Position: Deciphering the Functions of DNAs, RNAs, and Proteins Should Consider Multi-Modal Large Language Models
Abstract
Understanding the functions of DNAs, RNAs, and proteins is fundamental to advancing life science research and enabling translational applications such as drug discovery and precision medicine. While deep learning methods have shown promise in biomolecular function prediction, they typically constrain outputs to predefined categories and require training separate models for each task. Existing multi-task learning methods operate on a fixed set of predefined tasks and require model retraining when new tasks arise. Furthermore, current approaches produce one-shot, static outputs, lacking the capacity for iterative refinement or deeper exploration of predictions. This position paper argues that multi-modal large language models (LLMs) are essential for enabling free-form and interactive prediction of biomolecular functions, and zero-shot generalization to new tasks without model retraining. These models can generate coherent and context-aware text outputs that reflect the complexity and nuance of diverse functional roles.
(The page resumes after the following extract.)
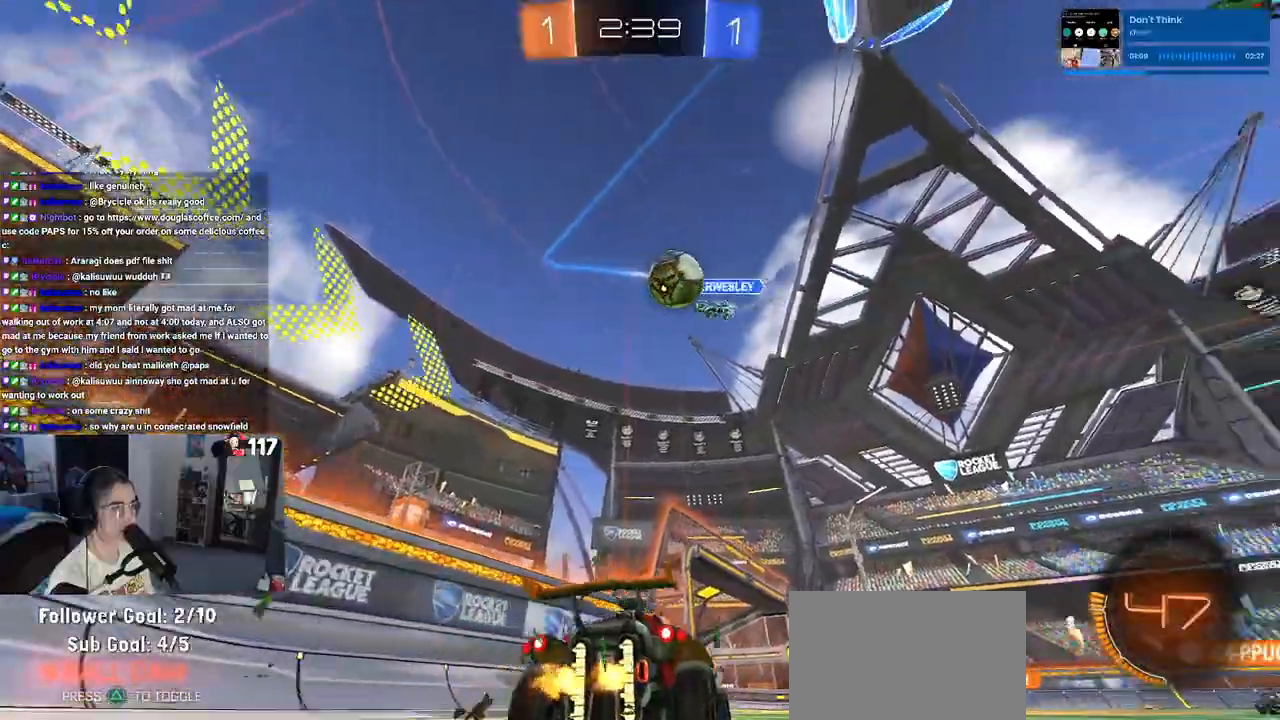
{"buttons": ["R2"], "left_stick": "left", "right_stick": "center", "events": [[50, "left_stick", "left"]]}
Importantly, they can generalize to novel biomolecules whose functions are unknown or poorly characterized, and they enable generalization to new tasks through prompt-driven adaptation, eliminating the need for task-specific retraining. Additionally, multi-modal LLMs enable interactive, multi-turn dialogue, allowing users to iteratively refine queries, clarify contexts, and explore hypotheses in a dynamic and responsive manner. By leveraging these capabilities, multi-modal LLMs provide a scalable, adaptable, and generalizable framework for advancing biomolecular function prediction and accelerating biological discovery.